I believe it's still worthwhile to request adding a DOI + an opaque field in NFSv4 protocol. The spec should be clear that other arrangements need to be made before interoperability can take place.

Once we decouple DOI from how the opaque field should be interpreted, it's possible for NFSv4 to use CALIPSO DOI. For example, DOD can reserve DOI 1000 through 1005. It can then decide that 1000 is only used by MLS systems with a particular label encoding; and 1004 is for TE systems configured with a particular secular security policy. As long as all systems using these DOIs agreeing to that, they can communicate with each other. But the agreement happens outside NFSv4 protocol itself. I understand this is different from the public internet where all you need is an IP address to communicate. But this is how MAC systems are used, I believe.
I'm not sure if this conflicts with what you are saying, but the DOI
should merely identify the (externally) agreed-upon network label space
for the data to be shared between the communicating systems.  That label
space shouldn't need to be identical to the native/host label spaces of
any of the individual systems; they just need to have a way of mapping
between their host label spaces and the network label space identified
by the DOI in a manner that preserves their security goals.  The two
systems shouldn't necessarily have to share a label encodings file or
security policy configuration in order to communicate using a given DOI.

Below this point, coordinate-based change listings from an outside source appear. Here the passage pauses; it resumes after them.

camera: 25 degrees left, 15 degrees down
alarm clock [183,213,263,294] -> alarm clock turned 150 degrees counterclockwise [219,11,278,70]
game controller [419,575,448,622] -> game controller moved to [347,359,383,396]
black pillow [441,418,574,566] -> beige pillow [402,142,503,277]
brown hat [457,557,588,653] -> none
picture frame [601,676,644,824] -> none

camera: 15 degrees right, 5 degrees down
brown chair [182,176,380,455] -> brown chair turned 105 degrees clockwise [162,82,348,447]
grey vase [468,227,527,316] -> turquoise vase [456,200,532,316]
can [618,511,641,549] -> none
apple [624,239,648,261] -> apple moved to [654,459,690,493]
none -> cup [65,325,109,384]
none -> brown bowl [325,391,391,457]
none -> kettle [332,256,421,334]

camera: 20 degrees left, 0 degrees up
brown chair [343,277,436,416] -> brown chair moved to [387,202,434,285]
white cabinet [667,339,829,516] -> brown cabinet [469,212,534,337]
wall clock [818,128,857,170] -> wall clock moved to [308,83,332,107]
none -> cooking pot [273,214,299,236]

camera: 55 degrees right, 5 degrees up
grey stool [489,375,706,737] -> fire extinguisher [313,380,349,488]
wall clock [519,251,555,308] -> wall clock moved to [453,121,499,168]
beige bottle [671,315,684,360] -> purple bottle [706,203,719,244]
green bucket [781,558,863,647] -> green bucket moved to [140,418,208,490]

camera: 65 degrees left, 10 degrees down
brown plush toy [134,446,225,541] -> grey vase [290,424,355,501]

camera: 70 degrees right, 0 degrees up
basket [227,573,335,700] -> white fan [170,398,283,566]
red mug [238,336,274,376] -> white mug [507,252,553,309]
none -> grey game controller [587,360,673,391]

As Casey and others pointed out, a lot more information about a
communicating peer is needed in order to be able to translate a label
and other security attributes.

Yes, but the DOI is all that NFSv4 needs to convey in order to identify
that (external) information (i.e. the DOI is the key/identifier by which
the receiving system looks up the right set of translation/mapping
functions for dealing with the network label space associated with the
DOI, where the translation/mapping functions are configured via
information established OOB to NFSv4 itself).  Defining precisely how
that external information gets populated is IMHO out of scope for
NFSv4.

That's certainly one option. We can say DOI + an opaque field is what we will add to NFSv4 protocol. Use the information as you see fit. Going this route, we basically punt on the label interpretation / translation problem. I believe this simple DOI + opaque attribute does add value as it provides an potentially easier way for compatible systems to communicate label attributes on file objects. I was trying to explore whether it makes sense to include other information (e.g. OS version, signature of security policy or label encoding files) to make handling of label interpretation and translation easier.


 People have tried this in 90's. Apparently the solution is no longer
in use today. Maybe we can do something better 15 years later. The
first step is to figure out how much information is needed and then
look into how to get this info across securely. GSS_SEC may be able to
help us. To make NFSv4 work, only TCP is needed. So peer information
is needed per session vs. per packet, I believe. Evidently, there is
more work to do in figuring this all out.

A process related question: Should we move the "design" related
discussion to a smaller alias? I assume most people don't care about
the details and prefer not see this in their email inbox. I set up a
mail alias, doi-discuss@xxxxxxxxxxxxxxx, a few months ago for a
similar discussion. If people think that's a good way to go, I can
provide more info.

Seems like it just becomes one more list that people have to follow to
get the whole picture for labeled NFS.


Continuing on these lists is fine with me. People on these lists probably have high tolerance on postings that don't care about.